Alguém que construiu fortunas e não se rendeu à elas. E que, sem esposa ou filhos, deixou um legado valiosíssimo para o mercado mundial e muitas gerações.
E que se foi, de forma tão brutal e inesperada. Para nos lembrar que somos, todos, apenas humanos.
Enquanto isso, na outra ponta, há inúmeros empresários questionando funcionários que bebem mais de um café por dia e preocupados em quanto prejuízo isso pode trazer ao seu negócio, sendo que ele nem mesmo oferta benefícios além dos obrigatórios previstos por lei e não acredita que clima corporativo seja relevante para a saúde do colaborador. Esse mesmo cara já viajou para os Estados Unidos e comprou um par de sapatos na Zappos enquanto estava por lá, porque não queria perder tempo indo ao outlet.
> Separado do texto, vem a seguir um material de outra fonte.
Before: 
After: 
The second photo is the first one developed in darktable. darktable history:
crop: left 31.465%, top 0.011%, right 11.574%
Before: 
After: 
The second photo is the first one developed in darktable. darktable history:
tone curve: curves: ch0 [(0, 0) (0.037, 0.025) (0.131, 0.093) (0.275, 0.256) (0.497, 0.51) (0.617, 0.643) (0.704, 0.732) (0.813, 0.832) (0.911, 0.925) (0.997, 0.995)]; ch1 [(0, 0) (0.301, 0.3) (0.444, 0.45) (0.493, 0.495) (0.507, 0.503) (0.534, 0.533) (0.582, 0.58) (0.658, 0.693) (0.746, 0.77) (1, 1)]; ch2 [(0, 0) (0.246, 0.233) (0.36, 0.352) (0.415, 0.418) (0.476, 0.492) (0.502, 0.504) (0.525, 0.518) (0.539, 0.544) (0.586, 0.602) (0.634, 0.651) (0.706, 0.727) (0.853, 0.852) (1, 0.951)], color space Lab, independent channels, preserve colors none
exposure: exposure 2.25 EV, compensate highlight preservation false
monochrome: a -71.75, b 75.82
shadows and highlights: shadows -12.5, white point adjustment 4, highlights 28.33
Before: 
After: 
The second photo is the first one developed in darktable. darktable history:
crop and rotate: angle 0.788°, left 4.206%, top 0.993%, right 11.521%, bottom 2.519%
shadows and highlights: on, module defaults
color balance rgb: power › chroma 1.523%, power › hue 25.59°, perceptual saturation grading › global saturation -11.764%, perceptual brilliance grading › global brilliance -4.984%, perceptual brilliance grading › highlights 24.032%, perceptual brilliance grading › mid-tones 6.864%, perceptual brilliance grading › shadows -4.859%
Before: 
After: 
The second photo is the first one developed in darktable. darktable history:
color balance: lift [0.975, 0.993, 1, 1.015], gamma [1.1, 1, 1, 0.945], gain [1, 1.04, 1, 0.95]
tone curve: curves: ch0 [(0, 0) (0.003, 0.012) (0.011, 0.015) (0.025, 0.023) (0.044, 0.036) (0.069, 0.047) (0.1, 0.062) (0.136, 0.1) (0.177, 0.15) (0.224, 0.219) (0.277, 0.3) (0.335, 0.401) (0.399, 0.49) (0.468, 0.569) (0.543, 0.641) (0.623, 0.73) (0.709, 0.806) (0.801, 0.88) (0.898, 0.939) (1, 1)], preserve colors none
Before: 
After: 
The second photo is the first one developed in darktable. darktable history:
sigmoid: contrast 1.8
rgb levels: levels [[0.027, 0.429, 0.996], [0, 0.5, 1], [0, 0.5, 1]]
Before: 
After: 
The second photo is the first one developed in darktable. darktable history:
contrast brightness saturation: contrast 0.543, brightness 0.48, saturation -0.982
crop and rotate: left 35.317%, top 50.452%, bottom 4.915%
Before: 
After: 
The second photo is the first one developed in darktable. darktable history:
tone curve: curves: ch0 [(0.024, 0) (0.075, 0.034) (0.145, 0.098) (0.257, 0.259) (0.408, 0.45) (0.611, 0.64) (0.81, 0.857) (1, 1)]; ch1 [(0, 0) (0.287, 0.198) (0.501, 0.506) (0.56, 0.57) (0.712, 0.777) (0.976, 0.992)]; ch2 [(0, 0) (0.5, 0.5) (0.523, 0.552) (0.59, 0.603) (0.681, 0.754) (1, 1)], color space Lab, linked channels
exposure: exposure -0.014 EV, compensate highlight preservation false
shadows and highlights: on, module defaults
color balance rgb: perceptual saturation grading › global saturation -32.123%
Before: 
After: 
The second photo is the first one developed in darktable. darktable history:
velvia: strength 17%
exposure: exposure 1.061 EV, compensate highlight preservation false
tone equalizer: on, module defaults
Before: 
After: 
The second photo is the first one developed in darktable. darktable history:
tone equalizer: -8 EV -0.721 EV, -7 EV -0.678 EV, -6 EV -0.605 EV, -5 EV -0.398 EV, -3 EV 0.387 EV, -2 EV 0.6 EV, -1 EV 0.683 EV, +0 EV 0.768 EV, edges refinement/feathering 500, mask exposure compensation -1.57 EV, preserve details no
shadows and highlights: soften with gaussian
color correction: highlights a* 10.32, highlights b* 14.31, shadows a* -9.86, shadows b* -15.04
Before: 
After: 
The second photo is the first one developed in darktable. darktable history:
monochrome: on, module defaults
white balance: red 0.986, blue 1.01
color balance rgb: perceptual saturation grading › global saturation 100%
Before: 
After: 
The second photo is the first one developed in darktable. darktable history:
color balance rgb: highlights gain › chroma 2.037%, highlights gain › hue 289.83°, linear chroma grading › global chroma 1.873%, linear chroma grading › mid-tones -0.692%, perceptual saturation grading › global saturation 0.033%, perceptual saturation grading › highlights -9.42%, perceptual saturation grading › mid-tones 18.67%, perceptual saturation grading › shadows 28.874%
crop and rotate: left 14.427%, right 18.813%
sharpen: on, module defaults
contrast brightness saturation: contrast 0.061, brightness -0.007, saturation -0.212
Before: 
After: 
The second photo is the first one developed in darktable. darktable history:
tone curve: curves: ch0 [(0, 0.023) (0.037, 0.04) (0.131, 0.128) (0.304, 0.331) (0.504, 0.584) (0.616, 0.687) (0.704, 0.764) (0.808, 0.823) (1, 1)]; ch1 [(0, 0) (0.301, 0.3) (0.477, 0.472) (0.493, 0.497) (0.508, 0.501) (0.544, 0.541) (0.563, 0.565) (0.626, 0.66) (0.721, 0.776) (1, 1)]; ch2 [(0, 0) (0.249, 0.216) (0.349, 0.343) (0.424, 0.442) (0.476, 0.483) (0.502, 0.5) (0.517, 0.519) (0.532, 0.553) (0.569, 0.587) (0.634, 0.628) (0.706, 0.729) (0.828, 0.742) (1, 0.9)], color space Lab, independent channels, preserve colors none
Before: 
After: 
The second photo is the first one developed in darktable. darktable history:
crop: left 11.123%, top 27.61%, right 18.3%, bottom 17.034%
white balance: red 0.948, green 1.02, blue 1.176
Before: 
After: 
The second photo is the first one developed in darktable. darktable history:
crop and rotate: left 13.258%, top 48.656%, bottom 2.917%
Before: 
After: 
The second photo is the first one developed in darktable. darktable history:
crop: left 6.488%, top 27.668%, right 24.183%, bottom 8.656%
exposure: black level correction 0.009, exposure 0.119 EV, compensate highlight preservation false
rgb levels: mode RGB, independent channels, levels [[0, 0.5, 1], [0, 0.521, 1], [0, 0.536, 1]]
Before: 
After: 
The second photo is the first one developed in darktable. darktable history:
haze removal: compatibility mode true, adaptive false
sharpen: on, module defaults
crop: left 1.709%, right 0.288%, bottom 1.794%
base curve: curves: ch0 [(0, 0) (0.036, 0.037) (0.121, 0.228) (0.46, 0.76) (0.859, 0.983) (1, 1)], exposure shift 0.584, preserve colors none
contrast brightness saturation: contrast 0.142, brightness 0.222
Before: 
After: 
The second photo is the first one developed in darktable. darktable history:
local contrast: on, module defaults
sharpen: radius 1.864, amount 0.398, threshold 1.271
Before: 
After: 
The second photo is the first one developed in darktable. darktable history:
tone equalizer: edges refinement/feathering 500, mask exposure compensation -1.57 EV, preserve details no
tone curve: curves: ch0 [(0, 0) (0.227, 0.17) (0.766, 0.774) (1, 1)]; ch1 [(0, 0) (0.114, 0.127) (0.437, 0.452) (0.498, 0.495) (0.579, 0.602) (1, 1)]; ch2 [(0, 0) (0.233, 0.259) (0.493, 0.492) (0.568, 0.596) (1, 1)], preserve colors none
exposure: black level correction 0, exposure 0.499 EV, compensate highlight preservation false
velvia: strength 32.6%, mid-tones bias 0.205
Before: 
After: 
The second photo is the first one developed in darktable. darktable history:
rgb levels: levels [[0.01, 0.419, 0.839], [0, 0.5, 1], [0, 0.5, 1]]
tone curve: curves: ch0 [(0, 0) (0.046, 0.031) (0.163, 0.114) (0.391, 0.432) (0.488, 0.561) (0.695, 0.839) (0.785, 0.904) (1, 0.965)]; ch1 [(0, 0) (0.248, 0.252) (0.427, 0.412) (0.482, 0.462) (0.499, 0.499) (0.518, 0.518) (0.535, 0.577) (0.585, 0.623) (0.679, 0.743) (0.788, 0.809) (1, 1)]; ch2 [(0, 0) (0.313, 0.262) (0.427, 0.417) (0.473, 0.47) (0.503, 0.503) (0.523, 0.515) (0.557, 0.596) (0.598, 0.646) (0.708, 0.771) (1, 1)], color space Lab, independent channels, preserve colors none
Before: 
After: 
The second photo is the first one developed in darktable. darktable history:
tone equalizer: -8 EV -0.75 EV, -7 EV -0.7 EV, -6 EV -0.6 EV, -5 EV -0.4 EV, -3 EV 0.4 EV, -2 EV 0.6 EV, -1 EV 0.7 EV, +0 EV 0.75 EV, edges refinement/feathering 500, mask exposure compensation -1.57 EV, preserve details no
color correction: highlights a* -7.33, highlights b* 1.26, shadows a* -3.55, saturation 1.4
Provavelmente sonega parte dos impostos em seu imposto de renda e acha que a obrigação de manter a casa em ordem e os filhos na linha é da esposa. O vizinho dele, por sua vez, trabalha gerenciando uma rede de vendedores de perfumes falsificados. Paga o mínimo para a equipe e gasta o lucro que fica no bolso em bebidas, cigarros, mulheres e carros. Não é a toa que ele tem um BWM e o empresário um Honda. Toda vez que ele pega seu BMW pra sair, costuma jogar a bituca na calçada da vizinha. ela já cansou de pedir com jeito que ele não faça mais isso, mas ele não se importa. Ela é só uma velha morimbunda fazendo hora extra na vida, de acordo com as palavras dele. Sempre que ouve isso, ela não se irrita e volta para dentro, senta no sofá, liga a televisão e retoma seu crochê. enquanto as mãos trançam os pontos, sua mente divaga pelo passado, quando lembra os tempos em que trabalhava na fábrica de tecidos da cidade em turnos dobrados para ajudar na renda familiar. Desde jovem ela era trabalhadora. Primeiro na roça, e depois na fábrica. E não tinha moleza. Era trabalho duro, sem intervalo para cafés ou cuidados com postura, peso ou todas essas coisas que as empresas de hoje colecionam em listas e mais listas de qualidade de vida no trabalho. Ela lembra disso e então pensa no neto, que passa o dia todo em frente ao computador no mesmo tipo de escravidão que ela cumpria na fábrica, só que com uma finalidade diferente. A diferença é que ela sabia aproveitar a vida quando o trabalho terminava. Mas ele continua no computador o tempo todo mesmo quando o trabalho termina.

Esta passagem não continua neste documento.